Excerpt to read:
----

A prominent activist group has filed shareholder resolutions calling on four of the biggest western energy companies to cut emissions more aggressively this decade in an effort to revive investor pressure on Big Oil over climate goals. In motions submitted to BP, Shell, ExxonMobil and Chevron, Dutch shareholder activist Follow This called on the companies to set clear targets to reduce their scope 3 emissions by 2030, in order to be “consistent” with the goals of the Paris Climate Accords to limit global warming.
The group said the motions, seen by the Financial Times and set to be unveiled on Monday, had been co-sponsored by investors with more than $1.3tn in assets under management. Scope 3 emissions, which is the carbon produced when a product that a company sells is burned, account for 80 to 90 per cent of the total carbon emissions from oil and gas groups, according to consultants Wood Mackenzie. “
There’s no single major with plans to reduce absolute emissions by 2030
There’s no single major with plans to reduce absolute emissions by 2030. And that’s what investors want,” said Mark van Baal, founder of Follow This. “We hope to get away from the smoke screens in all of this.”
Support for climate motions at oil producers has gained traction in recent years but slipped this year after major investors said they were becoming too prescriptive. Overall support for environmental and social motions fell from 36 to 27 per cent in 2022, according to ISS data analysed by asset manager BlackRock, which cut its own support in half.

----

Action item A: Name every company that, according to the article on Follow This's climate resolutions, received a motion from the group.
Action item B: Extend the article on Follow This's climate resolutions by writing what comes after its final sentence.
The lines that come next are from a separate source.

----

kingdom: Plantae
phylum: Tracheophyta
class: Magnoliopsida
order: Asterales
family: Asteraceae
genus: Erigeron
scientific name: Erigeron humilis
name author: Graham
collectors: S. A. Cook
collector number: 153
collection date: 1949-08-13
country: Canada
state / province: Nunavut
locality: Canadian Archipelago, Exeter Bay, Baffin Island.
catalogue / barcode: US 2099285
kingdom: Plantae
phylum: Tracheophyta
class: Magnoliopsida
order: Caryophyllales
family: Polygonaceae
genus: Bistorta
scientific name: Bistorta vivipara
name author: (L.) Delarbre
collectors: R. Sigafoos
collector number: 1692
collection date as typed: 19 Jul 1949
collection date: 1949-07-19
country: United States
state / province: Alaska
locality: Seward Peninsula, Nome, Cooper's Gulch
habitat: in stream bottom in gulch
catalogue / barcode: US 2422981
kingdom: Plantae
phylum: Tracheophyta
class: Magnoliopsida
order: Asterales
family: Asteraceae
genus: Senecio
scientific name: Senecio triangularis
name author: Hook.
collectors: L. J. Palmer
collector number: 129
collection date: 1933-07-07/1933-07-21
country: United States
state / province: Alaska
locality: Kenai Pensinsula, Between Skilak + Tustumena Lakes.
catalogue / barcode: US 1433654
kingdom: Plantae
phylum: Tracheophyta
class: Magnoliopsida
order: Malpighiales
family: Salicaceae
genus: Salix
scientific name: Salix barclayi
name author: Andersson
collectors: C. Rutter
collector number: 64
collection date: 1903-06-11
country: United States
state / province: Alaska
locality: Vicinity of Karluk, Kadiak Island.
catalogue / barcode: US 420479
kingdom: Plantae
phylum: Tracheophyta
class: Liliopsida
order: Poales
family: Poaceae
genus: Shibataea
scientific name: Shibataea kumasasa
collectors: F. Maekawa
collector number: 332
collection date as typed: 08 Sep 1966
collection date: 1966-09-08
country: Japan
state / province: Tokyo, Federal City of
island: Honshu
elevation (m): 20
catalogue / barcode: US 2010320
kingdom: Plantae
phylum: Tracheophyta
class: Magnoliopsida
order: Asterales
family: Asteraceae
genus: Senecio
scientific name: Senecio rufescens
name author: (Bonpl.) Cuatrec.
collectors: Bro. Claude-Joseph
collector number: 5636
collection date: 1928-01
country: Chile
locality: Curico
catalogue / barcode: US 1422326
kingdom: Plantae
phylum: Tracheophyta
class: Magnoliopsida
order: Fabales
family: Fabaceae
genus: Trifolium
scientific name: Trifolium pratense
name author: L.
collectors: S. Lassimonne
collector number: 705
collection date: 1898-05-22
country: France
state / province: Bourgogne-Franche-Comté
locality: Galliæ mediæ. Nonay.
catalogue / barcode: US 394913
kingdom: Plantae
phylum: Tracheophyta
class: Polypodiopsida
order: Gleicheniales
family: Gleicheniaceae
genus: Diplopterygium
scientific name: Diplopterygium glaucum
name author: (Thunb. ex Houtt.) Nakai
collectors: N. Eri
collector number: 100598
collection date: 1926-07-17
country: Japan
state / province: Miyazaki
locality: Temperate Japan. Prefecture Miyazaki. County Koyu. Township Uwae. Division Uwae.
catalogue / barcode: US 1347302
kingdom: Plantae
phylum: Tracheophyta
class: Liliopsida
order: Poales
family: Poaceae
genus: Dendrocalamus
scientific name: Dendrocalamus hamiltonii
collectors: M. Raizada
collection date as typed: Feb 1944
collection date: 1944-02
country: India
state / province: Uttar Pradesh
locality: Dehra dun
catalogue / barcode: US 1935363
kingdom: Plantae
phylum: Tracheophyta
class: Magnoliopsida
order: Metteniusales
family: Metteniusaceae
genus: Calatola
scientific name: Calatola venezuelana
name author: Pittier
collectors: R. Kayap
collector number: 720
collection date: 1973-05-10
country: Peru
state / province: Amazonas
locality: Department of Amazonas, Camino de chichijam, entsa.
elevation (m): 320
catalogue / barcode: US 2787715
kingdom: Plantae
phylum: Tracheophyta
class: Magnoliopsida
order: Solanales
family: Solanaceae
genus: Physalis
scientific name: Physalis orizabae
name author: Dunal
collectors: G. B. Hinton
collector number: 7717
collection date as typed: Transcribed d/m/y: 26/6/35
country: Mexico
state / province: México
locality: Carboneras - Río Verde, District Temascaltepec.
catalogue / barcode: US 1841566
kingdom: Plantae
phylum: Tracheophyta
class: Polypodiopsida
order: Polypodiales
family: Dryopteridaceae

----

Exercise response A: BP, Shell, ExxonMobil, Chevron

Exercise response B:
The last Follow This resolution, which also called for more aggressive climate targets, won support from just over 20 per cent of shareholders at Shell in May, down from 30 per cent the year before, and only 15 per cent of shareholders at BP, down from 21 per cent a year earlier. “We think we can regain momentum and we have to,” said van Baal.
“I think investors should realise — and they are realising now — that if we don’t regain momentum it is another year lost.” Shell criticised the latest Follow This proposals, stating that there was no standard methodology to determine compliance with the Paris Agreement and insisting the pact’s targets were already aligned with its goals.
“Follow This has consistently proposed shareholder resolutions that are simplistic, unrealistic and against the best interests of Shell,” it said.